La primera vez que tuve ganas de gritar estaba entre cuatro paredes, y rodeada de gente que trabajaba. Todos vestíamos con una bata blanca y una gorra que nos cubría el pelo. Nadie hablaba, el ruido de las máquinas ahogaba cualquier intento de comunicación que fuese más allá de unos gestos.

Eran cuatro paredes de cristal metidas dentro de otras cuatro paredes de hormigón, no había ni una sola ventana que diese a la calle.

Yo ahogaba mis gritos silenciosos cantando canciones que solo yo podía oír. Cantaba hora tras hora, y después de cada canción miraba el reloj de mi muñeca, un Casio marrón que conservaba de cuando era pequeña y que quedaba ridículo en mi mano adulta.

Ese día que yo tuve ganas de gritar lo recuerdo perfectamente, el ruido de las máquinas me pareció mucho más intenso que otros días, el tran tran se metía en mis oídos hasta que ni el sueño podía sacármelo, aunque durmiese acurrucada con la almohada tapándome la cabeza, ahí seguía. Tran tran tran.

Miré a mi alrededor, quizá porque pensé que ese día habría algo nuevo, que alguien desconocido de repente atravesase esas cuatro paredes, que de pronto empezase a llover dentro del edificio, o se moviera un aire de tormenta.

Pero nada sucedía. Era todo monotonía tran tran tran. Mis canciones se habían agotado dentro de mi cabeza, que en esos momentos permanecía en silencio. Dentro de mí seguramente estaba empezando a crecer el grito, pero aún no podía percibirlo.

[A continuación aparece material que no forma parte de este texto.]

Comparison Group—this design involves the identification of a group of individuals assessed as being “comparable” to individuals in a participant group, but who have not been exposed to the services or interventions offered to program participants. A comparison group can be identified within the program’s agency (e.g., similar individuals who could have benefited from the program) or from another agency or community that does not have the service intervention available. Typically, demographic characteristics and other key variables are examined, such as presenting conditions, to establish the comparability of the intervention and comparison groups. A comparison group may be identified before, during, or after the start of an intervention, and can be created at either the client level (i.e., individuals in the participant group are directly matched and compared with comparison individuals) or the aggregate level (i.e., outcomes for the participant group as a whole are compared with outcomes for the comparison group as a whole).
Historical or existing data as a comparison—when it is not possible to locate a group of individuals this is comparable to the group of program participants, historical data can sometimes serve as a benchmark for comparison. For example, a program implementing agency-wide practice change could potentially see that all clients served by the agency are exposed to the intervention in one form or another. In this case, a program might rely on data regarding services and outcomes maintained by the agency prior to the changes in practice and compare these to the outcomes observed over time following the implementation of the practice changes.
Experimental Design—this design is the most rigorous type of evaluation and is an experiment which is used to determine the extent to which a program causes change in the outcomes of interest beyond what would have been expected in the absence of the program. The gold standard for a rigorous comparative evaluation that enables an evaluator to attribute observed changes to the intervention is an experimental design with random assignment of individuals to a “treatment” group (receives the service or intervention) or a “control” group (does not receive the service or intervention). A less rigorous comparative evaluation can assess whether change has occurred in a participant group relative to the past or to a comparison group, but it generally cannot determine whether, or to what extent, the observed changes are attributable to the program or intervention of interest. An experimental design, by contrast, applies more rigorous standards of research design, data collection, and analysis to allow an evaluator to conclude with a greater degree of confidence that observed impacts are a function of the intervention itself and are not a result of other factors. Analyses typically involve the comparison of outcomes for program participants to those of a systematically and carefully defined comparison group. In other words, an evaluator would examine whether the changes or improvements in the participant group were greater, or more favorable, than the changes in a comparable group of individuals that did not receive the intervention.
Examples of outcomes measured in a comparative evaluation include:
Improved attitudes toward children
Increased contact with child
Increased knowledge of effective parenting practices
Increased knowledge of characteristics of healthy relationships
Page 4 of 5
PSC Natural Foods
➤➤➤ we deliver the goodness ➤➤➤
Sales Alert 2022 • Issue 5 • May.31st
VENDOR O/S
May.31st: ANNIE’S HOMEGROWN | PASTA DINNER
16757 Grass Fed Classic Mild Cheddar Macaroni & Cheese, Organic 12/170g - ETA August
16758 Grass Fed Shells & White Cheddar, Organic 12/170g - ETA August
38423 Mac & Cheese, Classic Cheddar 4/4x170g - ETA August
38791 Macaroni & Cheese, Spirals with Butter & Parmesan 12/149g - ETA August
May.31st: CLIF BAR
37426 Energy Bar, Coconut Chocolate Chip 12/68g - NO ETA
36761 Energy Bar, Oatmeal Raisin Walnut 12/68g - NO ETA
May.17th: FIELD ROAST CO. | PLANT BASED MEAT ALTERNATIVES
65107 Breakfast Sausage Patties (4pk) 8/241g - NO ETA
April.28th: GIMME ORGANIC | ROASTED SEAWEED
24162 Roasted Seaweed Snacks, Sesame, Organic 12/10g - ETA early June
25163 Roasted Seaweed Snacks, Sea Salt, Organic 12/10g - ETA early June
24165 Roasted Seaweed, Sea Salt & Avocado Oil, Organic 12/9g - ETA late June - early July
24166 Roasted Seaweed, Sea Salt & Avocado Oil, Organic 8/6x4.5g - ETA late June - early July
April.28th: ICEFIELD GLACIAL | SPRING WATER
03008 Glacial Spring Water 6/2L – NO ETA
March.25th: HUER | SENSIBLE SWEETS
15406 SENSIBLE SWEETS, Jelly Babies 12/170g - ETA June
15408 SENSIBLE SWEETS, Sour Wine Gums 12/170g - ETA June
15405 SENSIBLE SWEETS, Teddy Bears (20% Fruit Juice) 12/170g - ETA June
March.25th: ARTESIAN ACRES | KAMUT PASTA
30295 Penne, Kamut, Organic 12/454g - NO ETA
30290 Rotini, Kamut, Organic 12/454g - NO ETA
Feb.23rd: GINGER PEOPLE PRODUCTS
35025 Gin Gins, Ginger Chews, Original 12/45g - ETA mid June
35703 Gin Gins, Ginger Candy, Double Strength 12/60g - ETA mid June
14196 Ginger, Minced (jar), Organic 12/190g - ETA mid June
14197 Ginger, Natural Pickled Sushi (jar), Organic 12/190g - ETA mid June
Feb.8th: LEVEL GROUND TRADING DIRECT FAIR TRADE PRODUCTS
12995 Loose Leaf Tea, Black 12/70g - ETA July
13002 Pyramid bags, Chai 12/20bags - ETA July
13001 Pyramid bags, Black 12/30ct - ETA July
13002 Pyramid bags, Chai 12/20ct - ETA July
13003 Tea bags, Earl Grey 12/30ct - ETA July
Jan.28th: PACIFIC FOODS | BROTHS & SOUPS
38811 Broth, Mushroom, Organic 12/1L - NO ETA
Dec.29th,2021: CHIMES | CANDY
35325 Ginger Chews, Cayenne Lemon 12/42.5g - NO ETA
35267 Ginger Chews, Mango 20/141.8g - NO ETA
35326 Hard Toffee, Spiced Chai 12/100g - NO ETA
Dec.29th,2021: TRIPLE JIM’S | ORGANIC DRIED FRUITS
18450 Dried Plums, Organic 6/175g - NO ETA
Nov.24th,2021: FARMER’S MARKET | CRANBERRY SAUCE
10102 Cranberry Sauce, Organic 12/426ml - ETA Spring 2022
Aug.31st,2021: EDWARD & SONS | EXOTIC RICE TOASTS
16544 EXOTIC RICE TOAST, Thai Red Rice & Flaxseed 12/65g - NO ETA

Observé a mis compañeras de trabajo que corrían de un lado a otro, vi los bombones que se caían de las máquinas. Las torres de cajones, las cajas ya apiladas, todo funcionaba. Incluso mis manos se movían de una forma mecánica, a la perfección, metiéndolos cada uno en su molde correspondiente.

Nunca antes había mirado mis manos, mis dedos se movían con una rapidez que ni siquiera yo controlaba, era algo mecánico, se encogían, se estiraban, mi brazos se alargaban para coger más bombones y, que salieran ya envueltos por el otro lado, donde volvían a caer en cajones vacíos, uno, dos, tres, cuatro, cincuenta, tres mil, cincuenta mil, un día y otro.

Respiré profundamente y me inundé de chocolate, azúcar y licor , y esos olores que otros días había adorado, hoy me hicieron un nudo en la garganta y fue entonces cuando empecé a notar el primer vestigio de gritó, un iahhh! apenas perceptible en mi cerebro, pero lo suficiente para que yo empezará a intuirle.

Instintivamente lleve mi mano a la garganta temiendo que un gemido saliera al exterior, vi los huecos que quedaban vacíos y los bombones acumulados, noté el chocolate de mi mano que se quedaba pegado a la piel de mi cuello. Pero el grito seguía sin aparecer, y los minutos estaban tercamente parados en el reloj.

Todo me pareció extraño entonces, las luces fluorescente del techo parecían acusarme de algo. ¿Qué esperabas? Parecían decirme. Esto es lo que te depara el destino.

Mi mente, que por aquel entonces ya tenía experiencia contándome historias, aún no sabía nada del gritó, fue por eso que al notarlo crecer dentro de mi, creció a la vez cierta inquietud de no saber cómo hacerlo, si debía dejarlo salir o tenía que guardarlo para mí sin que viese nunca la luz.

Pulse el botón rojo situado a la derecha, y la maquina se paró. Los bombones quedaron suspendidos en los moldes, y el grito que cada vez cogía más fuerza irónicamente me susurro : sal de aquí y déjame libre.

Caminé despacio, atravesé las puertas de cristal y me dirigí al fichero donde debía registrar la hora, atravesé por el vestuario de taquillas verdes, salí al exterior y supe que ese era el sitio.

Pude ver perfectamente el descampado de tierra marrón que había al lado de la enorme fábrica, lo que antes había sido un almacén de chatarra ahora permanecía vacío, y pequeños hierbajos crecían salvajes. Al frente, la antigua carretera de Andalucía, lo suficientemente lejana como para no percibir los ruidos de los motores de los coches, que, por otra parte a esas horas eran escasos.

Y por fin pude dejarlo salir. Un grito desgarrado rompió el absurdo silencio, sobrevoló veinte metros y desapareció. Respiré profundamente y el viento volvió a traerme el olor dulce del chocolate.